Super Low Carb Diet

Diets that recommend fewer than 70 g of carbohydrates per day are low-carbohydrate diets. If a diet recommends fewer than 20 g per day of carbohydrates, then it is a very-low-carb diet. Some dieters even elect to eat diets that contain no carbs. A belief exists among dieters that the fewer carbs you eat on a low-carbohydrate diet, the more weight you will lose. This isn’t necessarily true.

Background

In the low-carb diet book “Protein Power Lifeplan,” Drs. Michael and Mary Dan Eades explain that low-carb diets may be the way that you are evolutionarily programmed to eat. As evidence, they point to early hunter-gatherer societies that existed primarily on what they could hunt or forage. This was most likely meat and seasonally available plant foods. Grain agriculture is a relatively recent innovation in terms of human history, and it is very likely that human beings haven’t evolved to eat cultivated grains, sugar and processed foods.

Identification

Carbs contain sugars. When you eat them, they impact your blood glucose by causing it to rise. Fiber is also included in carb counts, although it has no effect on your blood glucose levels. Many low-carb diet plans allow you to subtract fiber from carb counts so that you use only the effective carbs in your carb counting. Whole grains, cereals, baked goods, sugar, syrup, dairy products, pasta, rice, potatoes, fruit and vegetables all contain carbohydrates. Many of these foods are restricted on low-carb diet plans, and most are restricted on super-low-carb diets.

Theories/Speculation

In the book, “Good Calories, Bad Calories,” Gary Taubes explains the theory behind why low-carb diets work for weight loss. According to Taubes, insulin control is the key. When dietary intake of carbs causes blood glucose levels to rise, your pancreas releases the fat storage hormone insulin. Along with controlling blood glucose levels, insulin also stores the food you eat as fat and keeps your fat cells from releasing stored body fat for use as fuel.
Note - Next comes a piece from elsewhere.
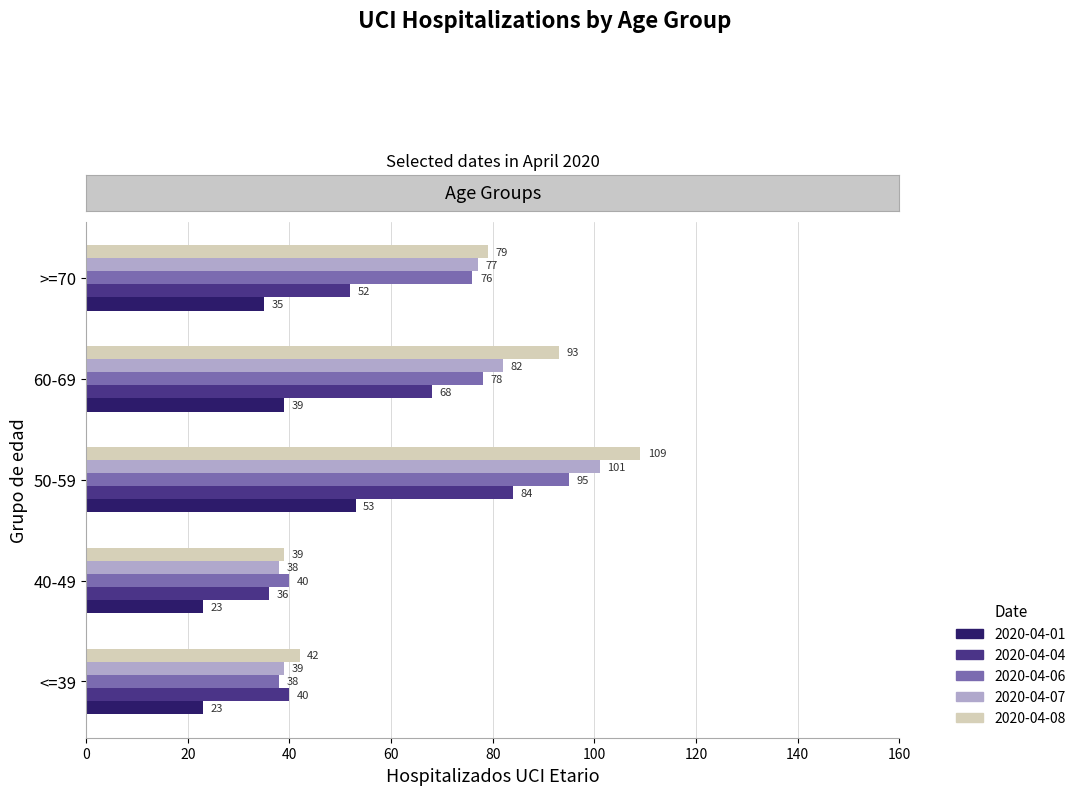

What is the spread (max minus min) of values at 60-69?

54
When you control insulin by limiting carb intake, your body begins to use stored fat as its primary source of fuel.

Recommendations

Of all of the popular low-carb diets, Atkins has the highest level of carb restriction, particularly in the diet’s early stages. Atkins recommends eating 20 g of carbs or fewer per day during the first two weeks of the diet. Atkins also recommends greater levels of carb restriction if you encounter a diet plateau, claiming that eating close to zero carbs per day can help you move beyond the plateau. Other diets have less-severe restrictions of carbs. For instance, Protein Power suggests eating between 7 and 10 g of carbohydrates per meal in the diet’s early stages, while the Zone recommends eating 30 percent of your calories from carbs. No expert-designed diets suggest eating fewer than 20 g of carbs per day for a sustained period of time, although you can find such recommendations from non-experts such as dieters themselves.

Research

No research exists showing that eating daily carb levels of less than 20 g will increase weight loss. Researchers have studied Atkins-style diets, however, and concluded that the diets are effective ways to lose weight. The most recent study was a 2010 Temple University study printed in “Annals of Internal Medicine,” which compared dieters on low-carb diets to those on low-fat diets for a period of two years. The study found both types of diets equally effective. A 2007 Stanford University study published in “The Journal of the American Medical Association” compared Atkins, Zone, Ornish and LEARN Diets and concluded that Atkins was the most effective at generating weight loss. In general, Atkins diet allows fewer carbohydrates than Zone.

Considerations

The belief that eating fewer carbs than recommended on the lowest carb diet will result in greater weight loss may come from a similar line of thinking in low-calorie diets that the fewer calories you eat, the more weight you will lose. Low-carb diets work differently than reduced-calorie diets to produce weight loss. Carb restriction causes decreased insulin that results in fat burning, while calorie restriction works based on a simple equation of eating fewer calories than you burn. For best results, find a specific plan that you feel you can stick with and follow it. It’s always best to check with a doctor before embarking on a weight loss program.